**TEXTAUSZUG:**
* * *

Kriege und humanitäre Krisen hätten dann für eine große Belastung in puncto Asyl und Migration gesorgt und für viele Klagen über die dafür zuständigen Dienste, etwa wegen Nicht-Erteilung von Visa.
Energieprämien
Und schließlich der ganz dicke Brocken 2023: die Energiepreiskrise – beziehungsweise die Energieprämie der föderalen Regierung, über die es sehr viele Klagen gegeben habe. Jede vierte Klage habe sich um die Energieprämie gedreht. Noch nie zuvor habe der föderale Ombudsmann so viele Klagen über ein einzelnes Thema erhalten, das sei wirklich enorm gewesen, betont Baele.
Ein grundsätzliches Problem sei das lange Warten auf eine Behördenantwort. Das sei extrem frustrierend für Bürger, besonders ohne irgendwelche Erklärungen oder Rückmeldungen vonseiten der Behörden, warum das Ganze so lange dauere.

* * *

**ANGEZEIGTE DATEN:**
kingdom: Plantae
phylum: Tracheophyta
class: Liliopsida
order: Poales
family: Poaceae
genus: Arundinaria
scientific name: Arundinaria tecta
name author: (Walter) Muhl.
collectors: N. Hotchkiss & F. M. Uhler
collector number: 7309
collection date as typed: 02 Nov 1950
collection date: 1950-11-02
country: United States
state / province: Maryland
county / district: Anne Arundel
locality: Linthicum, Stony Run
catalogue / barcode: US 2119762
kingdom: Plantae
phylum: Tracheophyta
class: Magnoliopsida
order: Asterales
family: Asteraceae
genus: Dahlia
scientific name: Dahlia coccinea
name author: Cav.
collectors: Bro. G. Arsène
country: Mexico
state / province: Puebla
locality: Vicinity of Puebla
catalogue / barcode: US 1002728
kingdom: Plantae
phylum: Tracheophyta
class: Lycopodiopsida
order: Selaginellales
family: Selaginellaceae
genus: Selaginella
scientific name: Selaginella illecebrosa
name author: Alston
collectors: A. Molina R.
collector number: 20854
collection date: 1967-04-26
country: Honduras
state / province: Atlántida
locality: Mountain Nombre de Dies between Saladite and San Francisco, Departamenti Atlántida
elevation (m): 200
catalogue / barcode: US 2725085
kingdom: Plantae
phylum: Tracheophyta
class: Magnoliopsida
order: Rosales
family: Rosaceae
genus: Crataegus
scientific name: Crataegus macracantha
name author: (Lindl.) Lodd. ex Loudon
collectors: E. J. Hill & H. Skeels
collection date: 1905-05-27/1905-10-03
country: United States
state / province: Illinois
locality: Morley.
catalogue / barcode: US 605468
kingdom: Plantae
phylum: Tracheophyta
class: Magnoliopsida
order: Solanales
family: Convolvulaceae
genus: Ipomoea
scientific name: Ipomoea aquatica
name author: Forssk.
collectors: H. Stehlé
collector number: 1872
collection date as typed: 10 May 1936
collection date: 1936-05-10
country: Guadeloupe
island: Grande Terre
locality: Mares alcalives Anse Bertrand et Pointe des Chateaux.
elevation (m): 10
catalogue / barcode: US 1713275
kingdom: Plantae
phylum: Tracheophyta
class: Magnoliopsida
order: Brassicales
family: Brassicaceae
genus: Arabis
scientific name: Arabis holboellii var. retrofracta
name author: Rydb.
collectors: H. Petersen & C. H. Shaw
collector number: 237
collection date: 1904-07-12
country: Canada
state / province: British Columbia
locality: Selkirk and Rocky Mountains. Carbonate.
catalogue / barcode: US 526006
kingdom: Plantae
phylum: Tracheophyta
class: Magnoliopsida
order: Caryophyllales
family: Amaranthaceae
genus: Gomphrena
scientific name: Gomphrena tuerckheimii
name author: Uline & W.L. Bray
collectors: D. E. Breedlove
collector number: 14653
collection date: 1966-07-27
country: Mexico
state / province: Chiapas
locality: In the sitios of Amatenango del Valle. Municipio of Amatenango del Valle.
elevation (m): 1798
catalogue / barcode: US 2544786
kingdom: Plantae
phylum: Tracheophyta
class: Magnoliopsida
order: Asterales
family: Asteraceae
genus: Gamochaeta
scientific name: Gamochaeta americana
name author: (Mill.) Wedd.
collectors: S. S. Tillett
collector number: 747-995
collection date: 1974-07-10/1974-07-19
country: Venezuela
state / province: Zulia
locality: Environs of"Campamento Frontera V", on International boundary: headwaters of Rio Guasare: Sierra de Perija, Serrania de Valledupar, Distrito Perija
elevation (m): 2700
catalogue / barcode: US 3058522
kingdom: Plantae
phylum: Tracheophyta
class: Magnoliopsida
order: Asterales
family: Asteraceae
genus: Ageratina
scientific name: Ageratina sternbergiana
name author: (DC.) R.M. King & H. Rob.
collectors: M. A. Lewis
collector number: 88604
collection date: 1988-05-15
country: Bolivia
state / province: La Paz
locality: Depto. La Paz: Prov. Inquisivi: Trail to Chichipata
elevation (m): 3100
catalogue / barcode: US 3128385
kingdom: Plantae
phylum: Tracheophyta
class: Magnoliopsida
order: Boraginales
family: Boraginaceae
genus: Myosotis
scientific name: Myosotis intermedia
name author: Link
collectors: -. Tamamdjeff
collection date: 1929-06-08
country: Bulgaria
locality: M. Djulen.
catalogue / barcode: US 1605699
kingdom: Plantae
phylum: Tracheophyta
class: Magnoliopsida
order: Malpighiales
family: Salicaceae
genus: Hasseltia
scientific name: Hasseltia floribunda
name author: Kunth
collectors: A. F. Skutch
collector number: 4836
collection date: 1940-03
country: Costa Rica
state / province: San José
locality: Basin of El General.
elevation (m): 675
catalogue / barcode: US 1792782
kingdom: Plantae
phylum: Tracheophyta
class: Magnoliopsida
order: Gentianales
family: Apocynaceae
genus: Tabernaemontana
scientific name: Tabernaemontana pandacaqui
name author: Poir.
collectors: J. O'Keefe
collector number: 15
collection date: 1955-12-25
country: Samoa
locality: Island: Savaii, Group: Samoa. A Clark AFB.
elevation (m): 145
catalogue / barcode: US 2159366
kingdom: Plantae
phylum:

* * *

**DIE AUFGABEN:**
(1) Welcher Anteil der Klagen betraf laut dem Textauszug über Klagen beim föderalen Ombudsmann die Energieprämie?
(2) Gib aus dem Textauszug über Klagen beim föderalen Ombudsmann den Abschnitt wörtlich wieder, beginnend mit „Energieprämien“ und weiter bis einschließlich „gewesen, betont Baele.“.
(3) Schreib den Textauszug über Klagen beim föderalen Ombudsmann im Anschluss an seinen letzten Satz weiter.

**ANTWORTEN:**
(1) Jede vierte Klage drehte sich um die Energieprämie.

(2)
Energieprämien
Und schließlich der ganz dicke Brocken 2023: die Energiepreiskrise – beziehungsweise die Energieprämie der föderalen Regierung, über die es sehr viele Klagen gegeben habe. Jede vierte Klage habe sich um die Energieprämie gedreht. Noch nie zuvor habe der föderale Ombudsmann so viele Klagen über ein einzelnes Thema erhalten, das sei wirklich enorm gewesen, betont Baele.

(3)
Deshalb ist eine Empfehlung des Ombudsmanns an die Behörden auch, klarer zu kommunizieren. Das könne schon zu mehr Verständnis über Verzögerungen führen. In den gleichen Bereich fällt auch die Forderung nach Online-Tools, die nicht nur sicherer, sondern vor allem auch anwenderfreundlicher sind. Und dann müsse auch unbedingt der behördeninterne Kundendienst verbessert werden, um Klagen selbst zu bearbeiten und Missstände zu beheben.
Aber der Ombudsmann hat auch Verständnis. Angesichts einer immer größeren Arbeitsbelastung und neuer Herausforderungen werde es für die Behörden einfach immer schwieriger, qualitative Dienstleistungen zu liefern, so Baele. Aber dennoch dürften nicht die Bürger die Leidtragenden solcher Entwicklungen sein. Denn das führe nicht nur zu Frust, langfristig drohten die Bürger dadurch auch das Vertrauen in den Staat und in die Demokratie zu verlieren, warnt der föderale Ombudsmann.